Effectively controlling temperature in a steel building requires insulation to be present along exterior walls and roof. When a temperature differential is present in an enclosed steel building, heat will work from warmer areas to colder areas until the temperature in the building has stabilized. At the point of thermal stabilization, the cooler (and heavier) air will be present at lower elevations and warmer air will be present at the roofline. The function of insulation is to help stabilize air temperature at more desirable levels. When it is hot outside, preventing heat from transferring into the building is the goal, and of course in the winter we want heat to remain inside.

Heat transfer occurs in three ways:

Conduction : Occurs in a solid or liquid when heat from one object is transferred by touch to another object. An example of this occurs when a pot on a stove will heat up by conductive heat transfer from an electric coil.
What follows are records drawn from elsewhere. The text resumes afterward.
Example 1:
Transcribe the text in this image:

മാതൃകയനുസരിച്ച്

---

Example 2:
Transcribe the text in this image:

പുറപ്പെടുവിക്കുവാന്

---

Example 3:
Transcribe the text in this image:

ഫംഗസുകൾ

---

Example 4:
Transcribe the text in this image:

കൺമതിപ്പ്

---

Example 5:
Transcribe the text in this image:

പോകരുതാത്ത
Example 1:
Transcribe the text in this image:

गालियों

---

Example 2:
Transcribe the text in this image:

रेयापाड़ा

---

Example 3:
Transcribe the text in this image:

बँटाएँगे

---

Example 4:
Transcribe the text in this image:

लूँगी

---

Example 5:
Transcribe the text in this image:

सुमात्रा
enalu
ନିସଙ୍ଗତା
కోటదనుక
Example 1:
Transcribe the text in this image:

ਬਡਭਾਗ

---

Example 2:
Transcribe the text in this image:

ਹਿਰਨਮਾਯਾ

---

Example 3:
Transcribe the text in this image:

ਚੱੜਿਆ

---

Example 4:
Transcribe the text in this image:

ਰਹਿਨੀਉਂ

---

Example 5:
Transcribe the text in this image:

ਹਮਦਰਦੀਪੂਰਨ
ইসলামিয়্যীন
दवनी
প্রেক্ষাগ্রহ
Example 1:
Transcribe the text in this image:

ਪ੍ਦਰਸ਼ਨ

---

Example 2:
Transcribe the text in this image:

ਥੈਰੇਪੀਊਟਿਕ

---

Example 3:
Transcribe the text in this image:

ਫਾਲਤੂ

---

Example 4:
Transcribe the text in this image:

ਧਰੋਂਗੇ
Convection : Occurs with the physical movement of air. There are two types of convectional heat movement. The first is natural, where hot air rises displacing the cold air and moving it down. The second type is forced or mechanical convection. This occurs when an object, like a fan, physically moves or "forces" the air to move.
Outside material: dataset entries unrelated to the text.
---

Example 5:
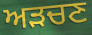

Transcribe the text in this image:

ਅੜਚਣ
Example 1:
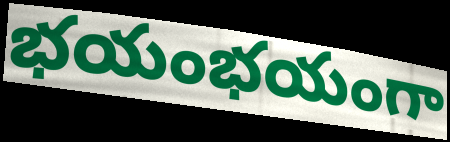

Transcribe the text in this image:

భయంభయంగా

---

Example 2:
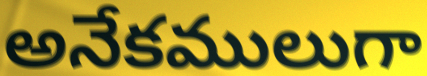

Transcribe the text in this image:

అనేకములుగా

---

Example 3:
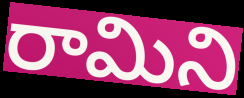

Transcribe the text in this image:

రామిని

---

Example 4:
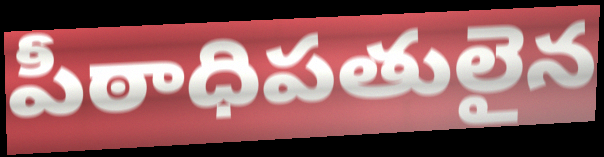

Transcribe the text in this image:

పీఠాధిపతులైన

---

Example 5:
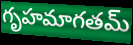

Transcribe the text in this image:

గృహమాగతమ్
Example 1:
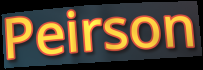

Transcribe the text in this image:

Peirson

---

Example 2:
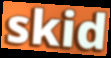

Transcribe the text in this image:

skid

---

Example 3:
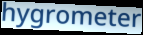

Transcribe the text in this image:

hygrometer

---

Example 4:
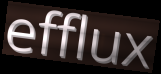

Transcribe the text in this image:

efflux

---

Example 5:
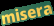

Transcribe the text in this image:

misera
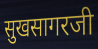
सुखसागरजी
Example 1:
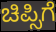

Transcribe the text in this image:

ಚಿಪ್ಸಿಗೆ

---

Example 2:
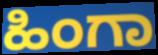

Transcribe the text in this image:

ಹಿಂಗಾ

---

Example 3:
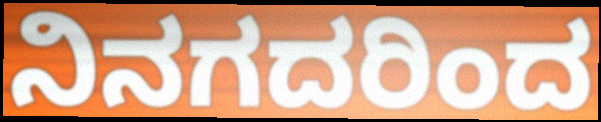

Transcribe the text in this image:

ನಿನಗದರಿಂದ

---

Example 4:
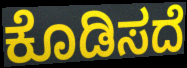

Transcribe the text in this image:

ಕೊಡಿಸದೆ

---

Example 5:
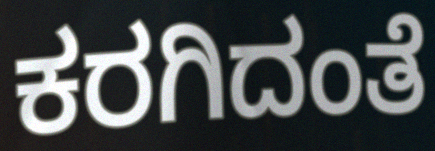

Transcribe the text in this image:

ಕರಗಿದಂತೆ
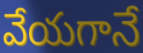
వేయగానే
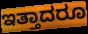
ಇತ್ತಾದರೂ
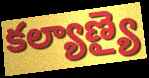
కల్యాణ్యై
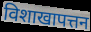
विशाखापत्तन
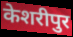
केशरीपुर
Radiation : Occurs when an object is warmer or hotter than the air around it. For example, the sun, which is hotter than everything around it, radiates heat waves that travel through the air and is either absorbed by or reflected by the surface it comes in contact with.

Controlling Condensation

Two things must be present for condensation to occur: warm moist air and cool surface temperatures below the dew point. The proper control of these two factors can minimize condensation.
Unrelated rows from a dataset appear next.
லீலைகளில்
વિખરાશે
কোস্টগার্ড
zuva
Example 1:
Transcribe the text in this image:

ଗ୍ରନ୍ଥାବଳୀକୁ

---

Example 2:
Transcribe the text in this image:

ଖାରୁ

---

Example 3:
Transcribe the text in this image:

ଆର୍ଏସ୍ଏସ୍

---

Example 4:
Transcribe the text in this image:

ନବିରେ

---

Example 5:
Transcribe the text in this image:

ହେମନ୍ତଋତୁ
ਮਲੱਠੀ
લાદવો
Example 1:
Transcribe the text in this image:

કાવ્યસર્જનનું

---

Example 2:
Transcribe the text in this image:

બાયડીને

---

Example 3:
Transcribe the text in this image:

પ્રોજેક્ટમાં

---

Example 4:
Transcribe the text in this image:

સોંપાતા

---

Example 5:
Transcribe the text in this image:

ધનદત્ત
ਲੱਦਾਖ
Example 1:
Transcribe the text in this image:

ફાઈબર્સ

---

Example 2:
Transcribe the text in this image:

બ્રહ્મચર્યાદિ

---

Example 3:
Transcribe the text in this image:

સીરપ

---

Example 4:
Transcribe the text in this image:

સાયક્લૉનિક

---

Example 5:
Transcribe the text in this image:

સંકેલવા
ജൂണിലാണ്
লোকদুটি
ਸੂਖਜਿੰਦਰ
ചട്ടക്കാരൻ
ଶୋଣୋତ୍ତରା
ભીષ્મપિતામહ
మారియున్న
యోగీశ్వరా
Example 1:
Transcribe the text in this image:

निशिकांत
In metal buildings, we are concerned with two different areas or locations: visible condensation which occurs on exposed surfaces below dew point temperatures, and concealed condensation which occurs when moisture has passed through the vapor retarder and into interior roof and/or wall cavities and then condenses on a surface below dew point temperature.

Concealed Condensation

Concealed condensation is the most difficult to deal with and can be the most damaging to any kind of structure. This type of condensation may be controlled in metal buildings by the proper ventilation. Additional condensation control can be accomplished by venting the cold cavities of the walls and roof.

Secondary Framing

Secondary framing is created from rolled steel coated with a red-oxide primer finish in gages from 12 to 16 to provide an extremely rigid, and corrosion resistant structure. The following elements are formed as secondary framing:

Girts (walls) & Purlins (roof): These members run the length of the building providing rigidity, and a sturdy skeleton to attach the sheeting. They are rolled from steel coils 12,14 or 16-gauge steel, or thicker if needed. All girts and purlins are pre-punched for ease of assembly.

Eave Struts: This is a rolled member formed into a "C" to match the pitch of the roof. The eave strut is also made of 12, 14, or 16-gauge steel.

Overall Heat Transmission Coefficient (U-Value)

A unit used to express heat passage through a complete building section, including air films. U-Values serve as a basis for determining transmitted heat loss. The lower the U-Value, the higher the insulation value.